# Kits too hot?



## ChikenChik (Jun 12, 2018)

Last week Midnight had babies. Today they are a week old and it is pretty hot...around 85 degrees! They are in the shed...door open and its shaded by a tree. So probably the coolest of all my rabbit spots. I have them in an extra large litter pan with straw and moms hair but they kept crawling out so I almost emptied the pan of straw so they can't climb the sides. Its in a extra large dog crate with mom that is reinforced with 1/2 by 1/4 wire bottom and up a few inches on sides but I didnt like them laying all over the wire plus mom is kinda skittish so I am afraid they will get stomped if something startles her. I am guessing they are doing it because it is hot but my other litter that is 2 days older are staying in their box and its actually much easier to get out of. I have had other babies in the heat but have never seen this is it normal? And should I put all the straw and hair back in tonight?


----------



## Sundragons (Jun 12, 2018)

stick a frozen water bottle in with them under the nest material. If they're hot it'll help cool them off, and if they're just hyper then you're in for a long few weeks of energetic kits.


----------



## Wehner Homestead (Jun 12, 2018)

@Jesusfreak101 thought you’d find this thread interesting to follow


----------



## Jesusfreak101 (Jun 12, 2018)

You are right I do thank you. I throw some frozen bottles in with my rabbits. We lost some kits to what I believe was heat but could have been another thing. It has been 100+ I NC our area and very little wind most of the time.


----------



## Sundragons (Jun 12, 2018)

We live in the Desert of AZ. Rabbits come inside in the summer, and even then, on cages along an outside wall, we toss in water bottles. Maybe overkill, but w have not lost one to the heat yet. Also if we're doing transport of any kind in summer they get a cold towel and frozen water bottle or 2 in the transport crate for the ride, with an AC vent pointed directly in the door.


----------



## Tale of Tails Rabbitry (Jun 12, 2018)

I use fans. Kits go wherever to be comfortable most of the time. I do not breed during the summer, in the SE. Never have lost any rabbit at any age to heat in 7+ years of breeding.


----------



## Jason Butcher (Jun 12, 2018)

What type of rabbit do you own? I heard that certain breeds such as the Netherland dwarf can die from heat.


----------



## Tale of Tails Rabbitry (Jun 12, 2018)

ALL breeds of rabbits can die from heat. Some are a bit more heat tolerant, like Florida Whites and New Zealand Whites, but still happens to them as well. Typically the longer the fur the less heat tolerant.


----------



## Jason Butcher (Jun 12, 2018)

True


----------



## Sundragons (Jun 12, 2018)

Jason Butcher said:


> What type of rabbit do you own? I heard that certain breeds such as the Netherland dwarf can die from heat.

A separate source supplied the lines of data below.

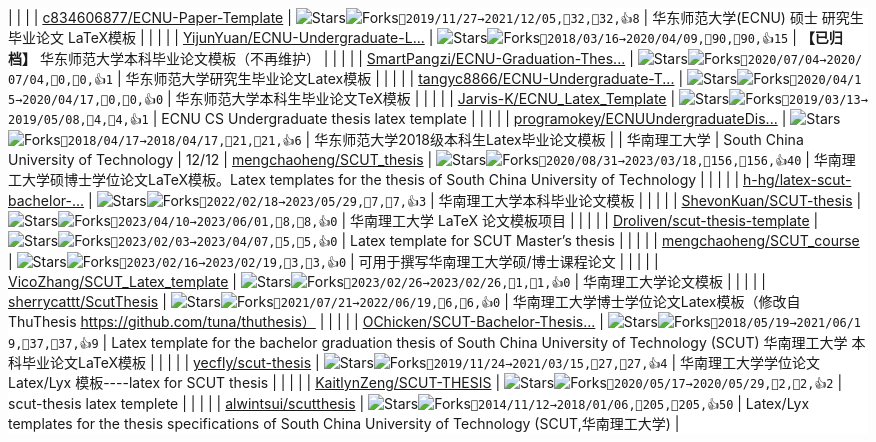 | | | | [c834606877/ECNU-Paper-Template](https://github.com/c834606877/ECNU-Paper-Template) | ![Stars](https://img.shields.io/github/stars/c834606877/ECNU-Paper-Template.svg)![Forks](https://img.shields.io/github/forks/c834606877/ECNU-Paper-Template.svg)`🚀2019/11/27→2021/12/05,👀32,🤟32,👍8` | 华东师范大学(ECNU)  硕士 研究生 毕业论文 LaTeX模板 |
| | | | [YijunYuan/ECNU-Undergraduate-L...](https://github.com/YijunYuan/ECNU-Undergraduate-LaTeX) | ![Stars](https://img.shields.io/github/stars/YijunYuan/ECNU-Undergraduate-LaTeX.svg)![Forks](https://img.shields.io/github/forks/YijunYuan/ECNU-Undergraduate-LaTeX.svg)`🚀2018/03/16→2020/04/09,👀90,🤟90,👍15` | **【已归档】** 华东师范大学本科毕业论文模板（不再维护） |
| | | | [SmartPangzi/ECNU-Graduation-Thes...](https://github.com/SmartPangzi/ECNU-Graduation-Thesis-Template) | ![Stars](https://img.shields.io/github/stars/SmartPangzi/ECNU-Graduation-Thesis-Template.svg)![Forks](https://img.shields.io/github/forks/SmartPangzi/ECNU-Graduation-Thesis-Template.svg)`🚀2020/07/04→2020/07/04,👀0,🤟0,👍1` | 华东师范大学研究生毕业论文Latex模板 |
| | | | [tangyc8866/ECNU-Undergraduate-T...](https://github.com/tangyc8866/ECNU-Undergraduate-TeX-Template) | ![Stars](https://img.shields.io/github/stars/tangyc8866/ECNU-Undergraduate-TeX-Template.svg)![Forks](https://img.shields.io/github/forks/tangyc8866/ECNU-Undergraduate-TeX-Template.svg)`🚀2020/04/15→2020/04/17,👀0,🤟0,👍0` | 华东师范大学本科生毕业论文TeX模板 |
| | | | [Jarvis-K/ECNU_Latex_Template](https://github.com/Jarvis-K/ECNU_Latex_Template) | ![Stars](https://img.shields.io/github/stars/Jarvis-K/ECNU_Latex_Template.svg)![Forks](https://img.shields.io/github/forks/Jarvis-K/ECNU_Latex_Template.svg)`🚀2019/03/13→2019/05/08,👀4,🤟4,👍1` | ECNU CS Undergraduate thesis latex template |
| | | | [programokey/ECNUUndergraduateDis...](https://github.com/programokey/ECNUUndergraduateDissertationTemplate) | ![Stars](https://img.shields.io/github/stars/programokey/ECNUUndergraduateDissertationTemplate.svg)![Forks](https://img.shields.io/github/forks/programokey/ECNUUndergraduateDissertationTemplate.svg)`🚀2018/04/17→2018/04/17,👀21,🤟21,👍6` | 华东师范大学2018级本科生Latex毕业论文模板 |
| 华南理工大学 | South China University of Technology | 12/12 | [mengchaoheng/SCUT_thesis](https://github.com/mengchaoheng/SCUT_thesis) | ![Stars](https://img.shields.io/github/stars/mengchaoheng/SCUT_thesis.svg)![Forks](https://img.shields.io/github/forks/mengchaoheng/SCUT_thesis.svg)`🚀2020/08/31→2023/03/18,👀156,🤟156,👍40` | 华南理工大学硕博士学位论文LaTeX模板。Latex templates for the thesis of South China University of Technology |
| | | | [h-hg/latex-scut-bachelor-...](https://github.com/h-hg/latex-scut-bachelor-thesis) | ![Stars](https://img.shields.io/github/stars/h-hg/latex-scut-bachelor-thesis.svg)![Forks](https://img.shields.io/github/forks/h-hg/latex-scut-bachelor-thesis.svg)`🚀2022/02/18→2023/05/29,👀7,🤟7,👍3` | 华南理工大学本科毕业论文模板 |
| | | | [ShevonKuan/SCUT-thesis](https://github.com/ShevonKuan/SCUT-thesis) | ![Stars](https://img.shields.io/github/stars/ShevonKuan/SCUT-thesis.svg)![Forks](https://img.shields.io/github/forks/ShevonKuan/SCUT-thesis.svg)`🚀2023/04/10→2023/06/01,👀8,🤟8,👍0` | 华南理工大学 LaTeX 论文模板项目 |
| | | | [Droliven/scut-thesis-template](https://github.com/Droliven/scut-thesis-template) | ![Stars](https://img.shields.io/github/stars/Droliven/scut-thesis-template.svg)![Forks](https://img.shields.io/github/forks/Droliven/scut-thesis-template.svg)`🚀2023/02/03→2023/04/07,👀5,🤟5,👍0` | Latex template for SCUT Master’s thesis |
| | | | [mengchaoheng/SCUT_course](https://github.com/mengchaoheng/SCUT_course) | ![Stars](https://img.shields.io/github/stars/mengchaoheng/SCUT_course.svg)![Forks](https://img.shields.io/github/forks/mengchaoheng/SCUT_course.svg)`🚀2023/02/16→2023/02/19,👀3,🤟3,👍0` | 可用于撰写华南理工大学硕/博士课程论文 |
| | | | [VicoZhang/SCUT_Latex_template](https://github.com/VicoZhang/SCUT_Latex_template) | ![Stars](https://img.shields.io/github/stars/VicoZhang/SCUT_Latex_template.svg)![Forks](https://img.shields.io/github/forks/VicoZhang/SCUT_Latex_template.svg)`🚀2023/02/26→2023/02/26,👀1,🤟1,👍0` | 华南理工大学论文模板 |
| | | | [sherrycattt/ScutThesis](https://github.com/sherrycattt/ScutThesis) | ![Stars](https://img.shields.io/github/stars/sherrycattt/ScutThesis.svg)![Forks](https://img.shields.io/github/forks/sherrycattt/ScutThesis.svg)`🚀2021/07/21→2022/06/19,👀6,🤟6,👍0` | 华南理工大学博士学位论文Latex模板（修改自ThuThesis https://github.com/tuna/thuthesis） |
| | | | [OChicken/SCUT-Bachelor-Thesis...](https://github.com/OChicken/SCUT-Bachelor-Thesis-Template) | ![Stars](https://img.shields.io/github/stars/OChicken/SCUT-Bachelor-Thesis-Template.svg)![Forks](https://img.shields.io/github/forks/OChicken/SCUT-Bachelor-Thesis-Template.svg)`🚀2018/05/19→2021/06/19,👀37,🤟37,👍9` | Latex template for the bachelor graduation thesis of South China University of Technology (SCUT)  华南理工大学 本科毕业论文LaTeX模板 |
| | | | [yecfly/scut-thesis](https://github.com/yecfly/scut-thesis) | ![Stars](https://img.shields.io/github/stars/yecfly/scut-thesis.svg)![Forks](https://img.shields.io/github/forks/yecfly/scut-thesis.svg)`🚀2019/11/24→2021/03/15,👀27,🤟27,👍4` | 华南理工大学学位论文 Latex/Lyx 模板----latex for SCUT thesis |
| | | | [KaitlynZeng/SCUT-THESIS](https://github.com/KaitlynZeng/SCUT-THESIS) | ![Stars](https://img.shields.io/github/stars/KaitlynZeng/SCUT-THESIS.svg)![Forks](https://img.shields.io/github/forks/KaitlynZeng/SCUT-THESIS.svg)`🚀2020/05/17→2020/05/29,👀2,🤟2,👍2` | scut-thesis latex templete |
| | | | [alwintsui/scutthesis](https://github.com/alwintsui/scutthesis) | ![Stars](https://img.shields.io/github/stars/alwintsui/scutthesis.svg)![Forks](https://img.shields.io/github/forks/alwintsui/scutthesis.svg)`🚀2014/11/12→2018/01/06,👀205,🤟205,👍50` | Latex/Lyx templates for the thesis specifications of South China University of Technology (SCUT,华南理工大学) |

Yes. Netherlands and Holland Lops both need be kept under 85. I'm sure there are also other breeds as well, but those are definites.


----------



## Jesusfreak101 (Jun 13, 2018)

I have California white and on black


----------



## ChikenChik (Jun 13, 2018)

Mine are New Zealands. I am in Northern Michigan so it doesn't get much hotter than this. Usually it's not this hot this time of year. I have used frozen 2 liters of water for adults occasionally but it isn't needed very often here. These little guys are definitely active than any I have had.  They always seem to be wiggling. And it's not because they are hungry they are fat little things


----------



## Jason Butcher (Jun 13, 2018)




----------



## Jesusfreak101 (Jun 13, 2018)

New Zealand's are meat rabbits right? (Very new to bunnies this is my first summer with adult rabbits)


----------



## Sundragons (Jun 13, 2018)

Jesusfreak101 said:


> New Zealand's are meat rabbits right? (Very new to bunnies this is my first summer with adult rabbits)


Generally speaking, yes. Meat and Fur. People also show them, they're ARBA recognized


----------